Two properties make this worse than it sounds. First, none of these failures need a malformed input or an explicit error — they are silent. A tenant whose output was contaminated by another user’s KV-cache state has no signal that anything went wrong; an operator watching crash-only dashboards sees a healthy server. Empirical work cited by the GRIEF authors finds that over 35% of inference-engine bugs manifest as non-crash anomalies. Second, the attacker bar is low: a normal paying API user on a shared multi-tenant endpoint can, by timing requests, degrade or contaminate other tenants. For anyone running a shared vLLM or SGLang fleet — internal platform teams, inference-as-a-service providers — this is a cross-tenant confidentiality and availability problem, not a model-quality footnote. It maps cleanly onto OWASP LLM Top 10 Unbounded Consumption and onto classic tenant-isolation requirements.

Defenses

No payloads are needed to act on this; the mitigations are architectural.

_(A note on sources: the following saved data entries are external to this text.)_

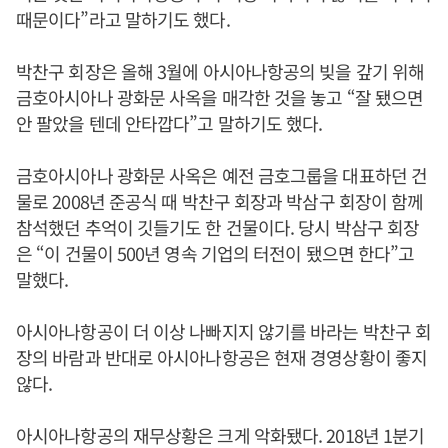
때문이다”라고 말하기도 했다.
박찬구 회장은 올해 3월에 아시아나항공의 빚을 갚기 위해
금호아시아나 광화문 사옥을 매각한 것을 놓고 “잘 됐으면
안 팔았을 텐데 안타깝다”고 말하기도 했다.
금호아시아나 광화문 사옥은 예전 금호그룹을 대표하던 건
물로 2008년 준공식 때 박찬구 회장과 박삼구 회장이 함께
참석했던 추억이 깃들기도 한 건물이다. 당시 박삼구 회장
은 “이 건물이 500년 영속 기업의 터전이 됐으면 한다”고
말했다.
아시아나항공이 더 이상 나빠지지 않기를 바라는 박찬구 회
장의 바람과 반대로 아시아나항공은 현재 경영상황이 좋지
않다.
아시아나항공의 재무상황은 크게 악화됐다. 2018년 1분기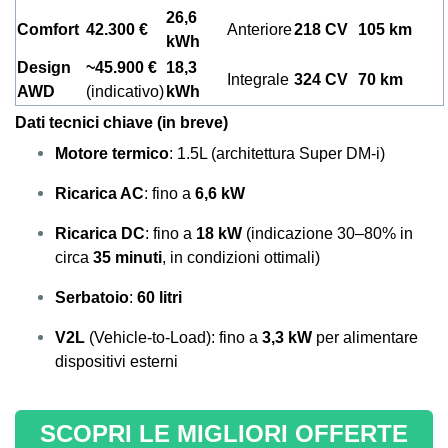
26,6
Comfort
42.300 €
Anteriore
218 CV
105 km
kWh
Design
~45.900 €
18,3
Integrale
324 CV
70 km
AWD
(indicativo)
kWh
Dati tecnici chiave (in breve)
Motore termico
: 1.5L (architettura Super DM-i)
Ricarica AC
: fino a
6,6 kW
Ricarica DC
: fino a
18 kW
(indicazione 30–80% in
circa
35 minuti
, in condizioni ottimali)
Serbatoio
:
60 litri
V2L
(Vehicle-to-Load): fino a
3,3 kW
per alimentare
dispositivi esterni
SCOPRI LE MIGLIORI OFFERTE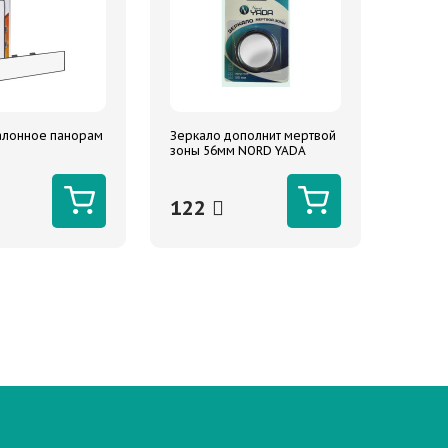
алонное панорам
Зеркало дополнит мертвой
зоны 56мм NORD YADA
круглое скотч
122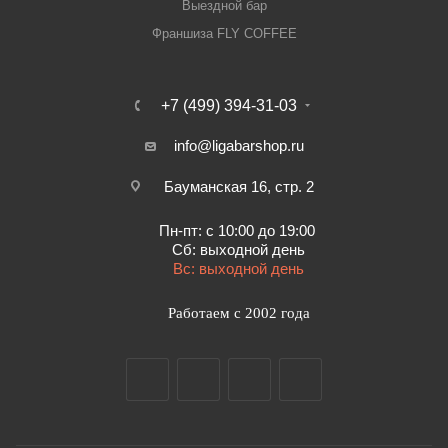
Выездной бар
Франшиза FLY COFFEE
+7 (499) 394-31-03
info@ligabarshop.ru
Бауманская 16, стр. 2
Пн-пт: с 10:00 до 19:00
Сб: выходной день
Вс: выходной день
Работаем с 2002 года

• Test concurrency, not just requests. Add serving-layer fuzzing or replay of concurrent traces (GRIEF’s approach) to CI for any self-hosted engine. Per-request correctness tests will not catch these.
• Enforce tenant isolation in the cache. Partition or key the KV cache and prefix-sharing pools by tenant so cross-request reuse cannot cross a trust boundary; disable prefix sharing across tenants where confidentiality matters.
• Make the scheduler fair and bounded. Replace naive FCFS with fair-share or priority scheduling, cap per-tenant KV-cache occupancy and concurrent in-flight tokens, and apply admission control so one client cannot monopolise GPU memory. Recent scheduling work (e.g. head-of-line-blocking mitigations) directly targets the “Fill and Squeeze” pattern.
• Quotas and rate limits as a financial floor. Per-tenant token-rate and request-rate limits are the first defence against noisy-neighbor and denial-of-wallet effects.
• Observe the right signals. Crash-only monitoring is blind here. Track per-tenant TTFT/TPOT distributions, KV-cache hit/eviction telemetry, and preemption counts; treat sustained cross-tenant latency divergence as a security event.
• Patch promptly. The two GRIEF CVEs were confirmed by vLLM/SGLang maintainers — keep engines current and watch their advisories.

Status

GRIEF was published May 2026 (arXiv 2605.11202); it reports 15 findings, 10 developer-confirmed and 2 with assigned CVEs, with further CVE requests pending, across vLLM and SGLang tested on Qwen-2.5-0.5B-Instruct. The complementary latency-DoS analysis (arXiv 2602.07878) dates to February 2026. The authors of GRIEF followed responsible disclosure and deliberately withhold a full exploit inventory; this article likewise describes the classes of failure and their defences, not reproduction steps. The broader takeaway is durable regardless of any single patch: for self-hosted LLMs, the inference engine’s concurrency, caching, and scheduling logic is a first-class security boundary that needs its own testing.